Fora o grande alívio da queda do déficit, a matéria da Afubesp destaca um fato importante: o quanto tinham razão os dirigentes eleitos do Banesprev, quando foram frontalmente contra a remarcação dos títulos do Plano, da categoria “Mantidos até o Vencimento” para a categoria “Marcados a Mercado” (lembrando que à revelia dos normativos).

⇒ ⇒ Leia aqui matéria sobre mudanças na marcação de títulos 

"Para os que não têm afinidade com o mercado financeiro, na primeira forma de contabilização dos títulos (Mantidos até o Vencimento), ao adquiri-los a uma determinada taxa de remuneração, mantêm-se a sua evolução por essa taxa até o vencimento, evitando grandes oscilações. Assim era toda a nossa carteira até 2019, lembrando ainda que podíamos solicitar ao órgão regulador excepcionalidade de taxas em função da excelente carteira que formamos ao longo dos anos, o que diminuía os resultados deficitários. Porém, com a alteração de marcação dos títulos realizada, esta alternativa não é mais possível."

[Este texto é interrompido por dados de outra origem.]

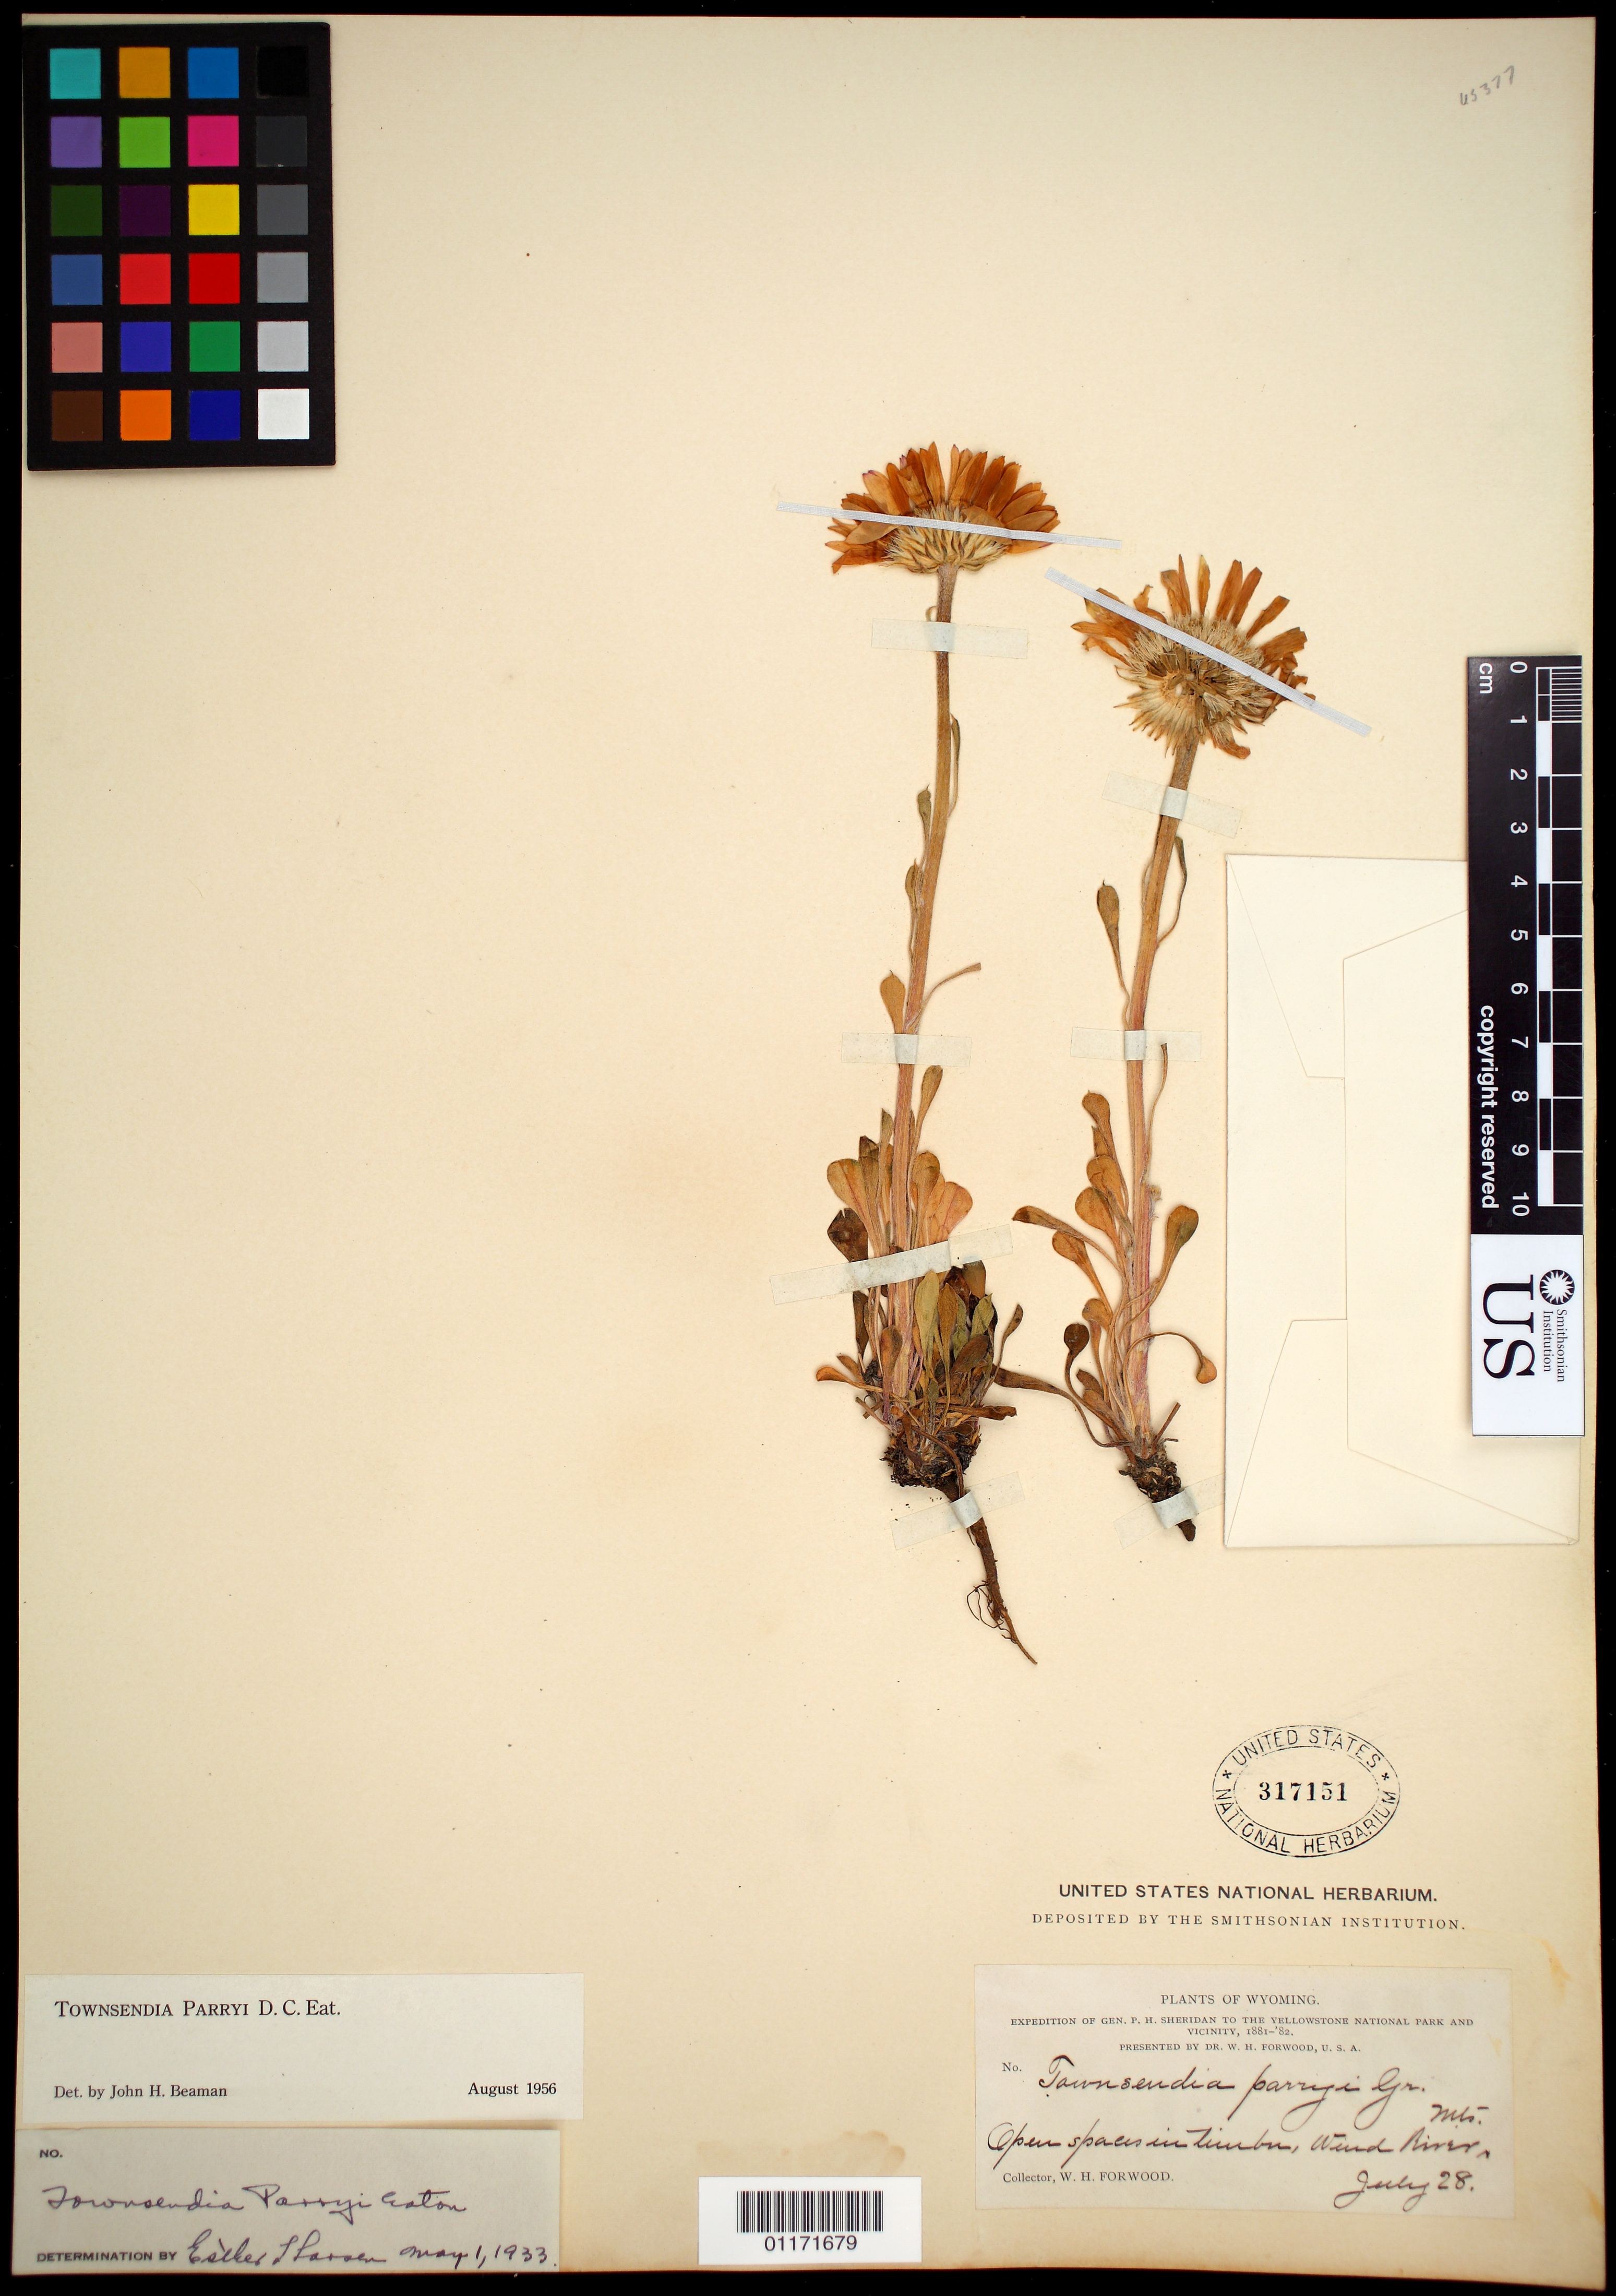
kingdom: Plantae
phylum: Tracheophyta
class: Magnoliopsida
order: Asterales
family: Asteraceae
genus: Townsendia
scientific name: Townsendia parryi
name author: D.C. Eaton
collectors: W. Forwood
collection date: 1881-07-28/1882-07-28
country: United States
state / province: Wyoming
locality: Meadows of Wind River.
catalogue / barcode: US 317151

Já na categoria “Marcado a Mercado”, compram-se os títulos a uma determinada taxa de remuneração, mas se deixa que flutuem no mercado, de acordo com a taxa da ocasião. Assim, quando do fechamento das Demonstrações Contábeis, a apuração de déficit ou superávit vai depender das taxas vigentes no período imediatamente anterior e não das taxas contratadas quando da aquisição dos títulos. E o que isso tem a ver com o resultado da nova Avaliação Atuarial? Tudo. Ao se fazer as Avaliações, utilizando-se as taxas vigentes no mercado e não as taxas de aquisição dos títulos, podem ser apurados resultados tão díspares quanto os que verificamos nas duas últimas. Confirma-se a falta de senso em se levar os títulos de um Plano maduro, com quase toda a massa já aposentada, para o jogo do sobe e desce do mercado.

A mudança do déficit dos alarmantes R$ 2,5 bilhões para o patamar de R$ 999 milhões em um intervalo de apenas 2 meses (de dezembro/2021 para fevereiro/2022) mostra que os participantes foram submetidos a situações de incerteza. Vejam que se a legislação não obrigasse o Banesprev a fazer uma nova avaliação em decorrência do fato relevante (migração para o Plano CD), o déficit de 2021 que iria embasar o equacionamento seria o de R$ 2,5 bilhões! É a dita volatilidade do mercado, da qual estávamos praticamente livres com os títulos contabilizados na categoria “mantidos até o vencimento”.

A quem interessava essa alteração? Aos participantes, certamente, não. Viemos saber logo no início do ano seguinte: interessava, e muito, ao Santander, que precisava de liquidez para possibilitar o oferecimento do rebaixado Plano CD aos participantes, com possibilidade de resgate de 25% das suas reservas. Talvez fosse necessário vender títulos a preço de mercado, para fazer frente ao compromisso. Felizmente, a migração não foi bem-sucedida para o Banesprev e acredita-se que não devem ter ocorrido vendas significativas.

As oscilações de valor dos títulos marcados a mercado foram tamanhas nos últimos 2 anos, que o Conselho Nacional de Previdência Complementar (CNPC) aprovou recentemente uma resolução que permite o adiamento, para 2024, do equacionamento dos déficits apurados em 2020 e 2021, que sejam decorrentes dessas oscilações. O Banesprev sequer noticiou, mas as associações, sindicatos e representantes eleitos estão sempre atentos, trazendo as informações de interesse dos participantes. 

Sabe-se, no entanto, que se trata de um paliativo para o saneamento de um déficit que, mesmo reduzido de R$ 2,5 bilhões para 999 milhões, ainda é extremamente elevado e tem origem, em grande parte, na desastrada alteração da forma de contabilização dos títulos para a modalidade “Marcado a Mercado” realizada pela direção do Banesprev em 2019, à revelia dos normativos vigentes à época e com os votos contrários dos eleitos.